There is a similar parameter to control the maximum size of each read when blocks are contiguous on disk (or nearly so). This parameter is less often needed, though systems with high storage latency or databases with larger block sizes could possibly benefit from fine tuning. The value has units of 64KB, so a value of 1 is 64KB, 4 is 256KB, etc. 0 (the default) lets the system to select and it currently selects 1 (64KB). The ^Integrity function for this parameter, parallel to those mentioned above, are SetAsyncReadBufferSize and GetAsyncReadBufferSize.
Isolating Integrity Check
Many sites run regular integrity checks directly on the production system. This is certainly the simplest to configure, but it’s not ideal.
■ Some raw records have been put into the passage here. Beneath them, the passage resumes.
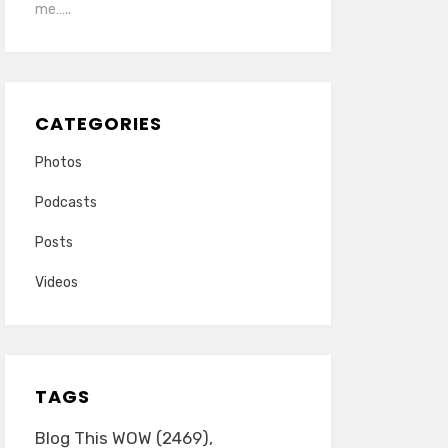
me…..
CATEGORIES
Photos
Podcasts
Posts
Videos
TAGS
Blog This WOW
(2469)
In addition to concerns about integrity check’s impact on storage bandwidth, concurrent database update activity can sometimes lead to false positive errors (despite mitigations built into the checking algorithm). As a result, errors reported from an integrity check run on production need to be evaluated and/or rechecked by an administrator.
Often times, a better option exists. A storage snapshot or backup image can be mounted on another host, where an isolated Caché or IRIS instance runs the integrity check. Not only does this prevent any possibility of false positives, but if the storage is also isolated from production, integrity check can be run to fully utilize the storage bandwidth and complete much more quickly. This approach fits well into the model where integrity check is used to validate backups; a validated backup effectively validates production as of the time the backup was made. Cloud and virtualization platforms can also make it easier to establish a usable isolated environment from a snapshot.
* The Management Portal interface, the Integrity Check Task and the IntegrityCheck method of SYS.Database select a rather large number of processes (equal to the number of CPU cores), lacking the control that’s needed in many situations. The management portal and the task also perform a complete recheck of any global that reported error in effort to identify false positives that may have occurred due to concurrent updates. This recheck occurs above and beyond the false positive mitigation built into the integrity check algorithms, and that may be unwanted in some situations due to the additional time it takes (the recheck runs in a single process and checks the entire global). This behavior may be changed in the future.